Review: Croak by Gina Damico

Publication Date: March 20th, 2012
Graphia / HMH
Format: ARC, 311 pages
RATING:  4 out of 5 Stars
Sixteen-year-old Lex Bartleby has sucker-punched her last classmate. Fed up with her punkish, wild behavior, her parents ship her off to upstate New York to live with her Uncle Mort for the summer, hoping that a few months of dirty farm work will whip her back into shape. But Uncle Mort’s true occupation is much dirtier than that of shoveling manure.

He’s a Grim Reaper. And he’s going to teach her the family business.

Lex quickly assimilates into the peculiar world of Croak, a town populated entirely by reapers who deliver souls from this life to the next. Along with her infuriating yet intriguing partner Driggs and a rockstar crew of fellow Grim apprentices, Lex is soon zapping her Targets like a natural born Killer.

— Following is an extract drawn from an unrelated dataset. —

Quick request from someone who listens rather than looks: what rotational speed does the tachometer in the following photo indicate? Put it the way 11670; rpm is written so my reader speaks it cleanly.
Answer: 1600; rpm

Yet her innate ability morphs into an unchecked desire for justice—or is it vengeance?—whenever she’s forced to Kill a murder victim, craving to stop the attackers before they can strike again. So when people start to die—that is, people who aren’t supposed to be dying, people who have committed grievous crimes against the innocent—Lex’s curiosity is piqued. Her obsession grows as the bodies pile up, and a troubling question begins to swirl through her mind: if she succeeds in tracking down the murderer, will she stop the carnage—or will she ditch Croak and join in?

Croak is a snark-filled, humour-laden refreshing take on soul reaping and death imagery in every warped way possible. Meet Lex – a rebelious teen forced to spend the summer with her uncle as punishment for her rash of inexcusable behaviour. Aside from being a farmer with a reputation for being notoriously obscure and affinity to that of a hermit, she barely knew Uncle Mort. Lexington soon learned that Uncle Mort is a ‘harverster’ of a different crop altogether and the town of Croak with a tiny population of 85 people, hides a world beyond anything she could ever imagined. Absurdity abounds, hilarity ensues as Lex navigates her way around small town Creepsville, USA while figuring out what unprecedented reaping abilities she apparently has according to her twisted, morbid Uncle.

This book was a lot of fun! The incredibly funny ensemble of characters just about eclipsed the plot line for me. I had to fight the urge to skip all the soul harvesting and just read the parts where the degenerate of the society chillaxed and drank copious amount of their own version of Crunk juice (elixir + unknown substance). Uncle Mort is just…wrong in so many levels. He’s the cool uncle but you can’t trust him to babysit your kids. Not that he’d abuse them or anything but let’s just say they’ll be on a steady diet of Doritos and frozen pizza for the duration of their stay. Seriously, even the bit part characters here gave me a chuckle or two.

The absurdity factor in this book is through the roof. There’s the invertebrate harbinger of deaths – jellyfishes, the roomful of black widow spiders who harbour some deep affectionate love for Driggs and vice versa and holy freaking crap! The hallway/lounge where everyone in the Afterlife hangs out is like a daycare for dead presidents, literary geniuses and celebrities. Hilarious banters, childish pranks and EDGAR ALLAN POE. Win.

But not everything is roses and rainbows. I have some minor grievances. First, Drigg’s confession (?) about his true feelings for Lex didn’t really match up with the way he treated her throughout the book. I don’t know. Maybe it’s in his character to (A) punch the girl he liked simply because she punched him first – that’s very school playground antics, by the way or (B) act like he wasn’t jonesing for the girl the whole time. As much as I love their bickering and bantering, I swear they needled each other like siblings and as such, I couldn’t see a love match between the two. But hey, Driggs with all his apathetic bravado still managed to pull the sweet card from time to time. He grew on me like a fungus in the dark recesses of the forest.

I also had a bit of a hard time taking the story seriously. But in this case, I think it’s a good thing. Death is not a funny business but Damico sure as hell missed that memo. Based on her novel, Gina Damico is one hilarious, twisted lady that I’d pay to hang with. Please pass on the message.

Overall, this highly entertaining novel will have you laughing your ass off, wishing you lived in Croak, wishing you were dead hanging with my man, E.A.Poe, and cringing at some of the obscure ways people meet their Maker.